Italy: a decentralized currency for the cultural sector called Commoncoin that would measure engagement and that will shape reputation within the cultural industry network pilot in Milan.

“The common characteristic of the different pilots is the need to strengthen the democratic debate necessary to consolidate and preserve the management of economic transactions, especially those with a social orientation and impact, inside the local monetary circuit,” Sachy said.

He continued:

“It is only through a democratic and participatory deliberation system that citizens can collectively define bottom-up their social needs, also in terms of monetary needs, and inform the choices made not only on resource allocation, but also about investment in social objectives and ethical criteria, i.e. digital social currency experiments to foster direct democracy across Europe.”

The D-CENT project will be running until mid-2016 and is being supported by universities and prominent organizations from all parts of Europe.

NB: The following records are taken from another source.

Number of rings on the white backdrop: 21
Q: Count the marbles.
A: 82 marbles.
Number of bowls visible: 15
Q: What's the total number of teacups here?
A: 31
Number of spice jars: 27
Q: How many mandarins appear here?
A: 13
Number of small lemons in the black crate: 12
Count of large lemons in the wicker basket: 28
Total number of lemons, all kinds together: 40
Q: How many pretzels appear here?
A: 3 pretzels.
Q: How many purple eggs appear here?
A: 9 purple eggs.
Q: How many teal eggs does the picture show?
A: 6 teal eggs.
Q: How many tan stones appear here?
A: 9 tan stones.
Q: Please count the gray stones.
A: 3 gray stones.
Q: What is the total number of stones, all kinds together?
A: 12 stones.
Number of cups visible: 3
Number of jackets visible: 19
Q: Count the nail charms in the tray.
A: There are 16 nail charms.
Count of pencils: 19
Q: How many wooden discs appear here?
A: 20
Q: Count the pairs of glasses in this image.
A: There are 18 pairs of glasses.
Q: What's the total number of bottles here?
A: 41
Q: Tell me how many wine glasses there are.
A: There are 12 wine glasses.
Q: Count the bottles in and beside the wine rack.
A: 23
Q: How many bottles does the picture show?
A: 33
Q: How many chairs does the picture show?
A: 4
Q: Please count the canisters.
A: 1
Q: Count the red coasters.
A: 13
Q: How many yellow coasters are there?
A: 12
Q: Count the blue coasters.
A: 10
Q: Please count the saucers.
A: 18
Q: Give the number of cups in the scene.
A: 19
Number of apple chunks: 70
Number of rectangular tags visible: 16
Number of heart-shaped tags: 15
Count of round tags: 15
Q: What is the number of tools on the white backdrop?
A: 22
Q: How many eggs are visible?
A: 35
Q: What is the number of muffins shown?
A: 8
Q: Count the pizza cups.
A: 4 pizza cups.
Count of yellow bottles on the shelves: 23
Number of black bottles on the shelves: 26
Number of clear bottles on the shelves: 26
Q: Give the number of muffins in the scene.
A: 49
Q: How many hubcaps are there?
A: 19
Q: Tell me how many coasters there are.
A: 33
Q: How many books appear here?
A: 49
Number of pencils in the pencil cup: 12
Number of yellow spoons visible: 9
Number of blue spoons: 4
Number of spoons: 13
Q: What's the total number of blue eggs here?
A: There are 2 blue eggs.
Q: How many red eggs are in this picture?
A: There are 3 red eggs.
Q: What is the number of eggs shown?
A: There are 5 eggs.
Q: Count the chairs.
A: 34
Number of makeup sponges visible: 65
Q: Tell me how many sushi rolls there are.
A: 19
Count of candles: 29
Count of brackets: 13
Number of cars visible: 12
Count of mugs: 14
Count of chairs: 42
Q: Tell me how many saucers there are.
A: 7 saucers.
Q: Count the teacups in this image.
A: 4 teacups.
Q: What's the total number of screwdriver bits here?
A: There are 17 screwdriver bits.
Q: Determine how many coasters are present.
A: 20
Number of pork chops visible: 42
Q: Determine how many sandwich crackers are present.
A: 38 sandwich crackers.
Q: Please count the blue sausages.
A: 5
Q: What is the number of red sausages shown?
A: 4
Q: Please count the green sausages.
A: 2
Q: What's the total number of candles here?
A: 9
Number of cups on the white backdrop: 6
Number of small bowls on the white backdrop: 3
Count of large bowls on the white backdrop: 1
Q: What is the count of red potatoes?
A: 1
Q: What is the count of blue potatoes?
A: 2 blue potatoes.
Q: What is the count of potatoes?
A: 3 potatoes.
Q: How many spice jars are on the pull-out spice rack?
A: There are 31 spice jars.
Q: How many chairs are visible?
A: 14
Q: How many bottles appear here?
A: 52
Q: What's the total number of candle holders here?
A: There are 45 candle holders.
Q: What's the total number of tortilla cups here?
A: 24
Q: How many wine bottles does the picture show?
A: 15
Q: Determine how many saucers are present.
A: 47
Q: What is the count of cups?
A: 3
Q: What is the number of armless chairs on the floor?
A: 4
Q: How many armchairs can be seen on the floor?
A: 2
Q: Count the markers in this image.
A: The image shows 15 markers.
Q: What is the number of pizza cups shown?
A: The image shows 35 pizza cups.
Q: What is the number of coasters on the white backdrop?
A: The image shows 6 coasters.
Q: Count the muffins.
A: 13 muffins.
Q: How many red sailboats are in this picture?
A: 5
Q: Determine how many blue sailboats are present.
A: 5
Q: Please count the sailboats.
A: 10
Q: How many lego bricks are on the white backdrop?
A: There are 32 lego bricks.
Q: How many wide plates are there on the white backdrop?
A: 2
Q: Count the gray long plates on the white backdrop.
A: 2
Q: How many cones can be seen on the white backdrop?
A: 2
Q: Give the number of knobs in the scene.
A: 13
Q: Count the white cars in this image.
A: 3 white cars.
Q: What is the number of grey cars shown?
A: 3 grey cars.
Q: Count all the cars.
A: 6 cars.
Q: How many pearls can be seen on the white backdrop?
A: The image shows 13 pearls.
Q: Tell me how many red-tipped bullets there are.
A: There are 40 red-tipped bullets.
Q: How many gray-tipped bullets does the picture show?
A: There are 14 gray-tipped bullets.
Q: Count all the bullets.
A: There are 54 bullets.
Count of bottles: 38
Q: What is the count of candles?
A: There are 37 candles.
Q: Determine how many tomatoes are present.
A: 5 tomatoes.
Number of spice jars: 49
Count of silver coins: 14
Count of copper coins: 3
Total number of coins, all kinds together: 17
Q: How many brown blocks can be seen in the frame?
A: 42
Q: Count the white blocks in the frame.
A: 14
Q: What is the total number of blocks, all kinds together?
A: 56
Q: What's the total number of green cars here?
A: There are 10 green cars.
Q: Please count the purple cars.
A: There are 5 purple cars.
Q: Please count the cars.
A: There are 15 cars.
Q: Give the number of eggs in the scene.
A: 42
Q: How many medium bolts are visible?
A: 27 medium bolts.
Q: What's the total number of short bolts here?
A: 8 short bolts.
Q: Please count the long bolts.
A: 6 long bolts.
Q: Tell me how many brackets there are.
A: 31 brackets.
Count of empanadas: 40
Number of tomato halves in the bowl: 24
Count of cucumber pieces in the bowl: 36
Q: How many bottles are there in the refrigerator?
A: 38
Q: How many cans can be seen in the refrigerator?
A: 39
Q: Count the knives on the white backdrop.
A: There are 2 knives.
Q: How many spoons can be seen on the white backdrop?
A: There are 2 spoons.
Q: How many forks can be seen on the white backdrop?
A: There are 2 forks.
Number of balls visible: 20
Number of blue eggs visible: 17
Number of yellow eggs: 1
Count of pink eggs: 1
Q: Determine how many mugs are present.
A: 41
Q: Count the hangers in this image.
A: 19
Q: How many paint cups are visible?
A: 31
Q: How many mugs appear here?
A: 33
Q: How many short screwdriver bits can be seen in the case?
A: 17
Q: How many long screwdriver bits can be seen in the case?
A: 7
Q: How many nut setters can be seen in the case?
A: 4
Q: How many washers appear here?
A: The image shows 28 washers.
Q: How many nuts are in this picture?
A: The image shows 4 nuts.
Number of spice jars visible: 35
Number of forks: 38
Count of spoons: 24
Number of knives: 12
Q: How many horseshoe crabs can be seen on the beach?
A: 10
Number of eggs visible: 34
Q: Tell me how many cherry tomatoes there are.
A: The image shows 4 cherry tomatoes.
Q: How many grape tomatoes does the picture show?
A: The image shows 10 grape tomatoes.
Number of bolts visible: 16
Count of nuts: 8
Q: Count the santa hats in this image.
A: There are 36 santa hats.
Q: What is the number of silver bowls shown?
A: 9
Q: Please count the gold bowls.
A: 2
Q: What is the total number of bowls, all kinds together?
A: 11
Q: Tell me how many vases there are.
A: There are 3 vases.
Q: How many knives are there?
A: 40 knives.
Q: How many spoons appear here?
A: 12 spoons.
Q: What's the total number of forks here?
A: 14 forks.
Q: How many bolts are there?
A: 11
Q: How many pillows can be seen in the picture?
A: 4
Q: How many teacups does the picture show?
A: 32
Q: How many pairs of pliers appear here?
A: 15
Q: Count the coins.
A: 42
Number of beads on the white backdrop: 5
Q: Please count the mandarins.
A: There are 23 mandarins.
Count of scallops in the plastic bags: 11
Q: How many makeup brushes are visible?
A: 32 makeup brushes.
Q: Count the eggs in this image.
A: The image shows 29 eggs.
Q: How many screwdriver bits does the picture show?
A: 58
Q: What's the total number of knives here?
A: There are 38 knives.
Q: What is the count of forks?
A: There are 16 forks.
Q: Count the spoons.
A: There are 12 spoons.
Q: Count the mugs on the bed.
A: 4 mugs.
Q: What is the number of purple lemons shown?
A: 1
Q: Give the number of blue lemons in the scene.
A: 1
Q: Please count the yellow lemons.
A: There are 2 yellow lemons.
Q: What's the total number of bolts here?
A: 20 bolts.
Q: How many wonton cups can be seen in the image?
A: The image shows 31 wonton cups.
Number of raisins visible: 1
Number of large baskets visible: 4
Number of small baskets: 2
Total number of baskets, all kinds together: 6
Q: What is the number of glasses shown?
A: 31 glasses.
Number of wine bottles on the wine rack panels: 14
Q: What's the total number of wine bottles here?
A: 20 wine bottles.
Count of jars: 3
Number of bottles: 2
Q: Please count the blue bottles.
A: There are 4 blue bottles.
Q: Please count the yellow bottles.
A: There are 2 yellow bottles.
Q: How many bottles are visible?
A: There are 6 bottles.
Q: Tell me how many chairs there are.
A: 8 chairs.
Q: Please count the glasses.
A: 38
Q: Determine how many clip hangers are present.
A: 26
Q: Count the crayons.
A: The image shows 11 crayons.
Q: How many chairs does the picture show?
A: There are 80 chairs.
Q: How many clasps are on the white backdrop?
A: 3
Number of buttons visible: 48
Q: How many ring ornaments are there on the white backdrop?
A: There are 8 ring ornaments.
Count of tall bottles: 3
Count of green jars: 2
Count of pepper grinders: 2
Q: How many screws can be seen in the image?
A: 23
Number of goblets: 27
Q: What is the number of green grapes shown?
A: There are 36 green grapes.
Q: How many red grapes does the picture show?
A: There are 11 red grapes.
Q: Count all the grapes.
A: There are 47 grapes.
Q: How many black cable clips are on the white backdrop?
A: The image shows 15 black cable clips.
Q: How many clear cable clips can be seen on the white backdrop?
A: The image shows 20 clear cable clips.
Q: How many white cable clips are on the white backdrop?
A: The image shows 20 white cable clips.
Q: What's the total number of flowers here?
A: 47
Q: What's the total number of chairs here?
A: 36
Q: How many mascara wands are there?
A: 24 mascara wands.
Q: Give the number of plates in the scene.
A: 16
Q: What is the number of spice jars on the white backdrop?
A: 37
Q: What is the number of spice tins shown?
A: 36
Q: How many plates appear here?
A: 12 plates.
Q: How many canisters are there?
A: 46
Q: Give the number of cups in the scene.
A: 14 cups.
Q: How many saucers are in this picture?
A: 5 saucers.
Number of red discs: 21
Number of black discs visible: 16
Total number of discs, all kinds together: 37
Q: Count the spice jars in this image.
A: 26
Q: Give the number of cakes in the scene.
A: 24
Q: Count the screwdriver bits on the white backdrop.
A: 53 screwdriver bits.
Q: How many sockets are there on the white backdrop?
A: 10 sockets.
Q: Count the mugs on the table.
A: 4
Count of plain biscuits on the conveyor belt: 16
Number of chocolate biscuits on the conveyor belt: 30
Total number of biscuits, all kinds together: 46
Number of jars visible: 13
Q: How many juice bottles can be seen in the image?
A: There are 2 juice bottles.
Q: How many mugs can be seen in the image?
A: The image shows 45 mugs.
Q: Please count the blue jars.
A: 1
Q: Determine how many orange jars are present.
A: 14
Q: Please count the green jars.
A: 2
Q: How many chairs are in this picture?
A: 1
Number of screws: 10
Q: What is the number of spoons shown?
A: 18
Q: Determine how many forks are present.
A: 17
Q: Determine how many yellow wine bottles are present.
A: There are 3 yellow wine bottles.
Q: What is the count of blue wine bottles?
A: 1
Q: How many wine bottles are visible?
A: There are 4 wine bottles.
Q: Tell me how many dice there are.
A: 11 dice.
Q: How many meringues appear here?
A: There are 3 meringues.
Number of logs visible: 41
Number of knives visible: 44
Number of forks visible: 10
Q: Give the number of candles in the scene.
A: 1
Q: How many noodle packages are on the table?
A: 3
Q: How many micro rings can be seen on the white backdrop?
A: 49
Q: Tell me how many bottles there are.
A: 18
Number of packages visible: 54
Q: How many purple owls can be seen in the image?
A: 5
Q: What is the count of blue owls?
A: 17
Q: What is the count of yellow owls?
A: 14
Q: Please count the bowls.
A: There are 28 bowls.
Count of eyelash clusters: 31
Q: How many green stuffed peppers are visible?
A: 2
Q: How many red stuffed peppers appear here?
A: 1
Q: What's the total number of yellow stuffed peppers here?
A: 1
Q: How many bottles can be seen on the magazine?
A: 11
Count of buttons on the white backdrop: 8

Partners include Nesta (UK), Citizens Foundation (Iceland), CNRS (France), Dyne.org Foundation (NL), Forum Virium Helsinki (Finland), and the Open University of Catalunya and Barcelona Media (Spain), among others.

D-CENT will be organizing a Round Table discussion on July 7, in Brussels, as part of CAPS 2015, an international event on Collective Awareness Platforms for Sustainability and Social Innovation.

The discussion will focus on questions such as: How can we transform the political system and devolve power to citizens? What kind of online tools and digital infrastructures are needed to truly empower citizens in the democratic context? What kind of self-governance models can we adopt to build the new digital commons?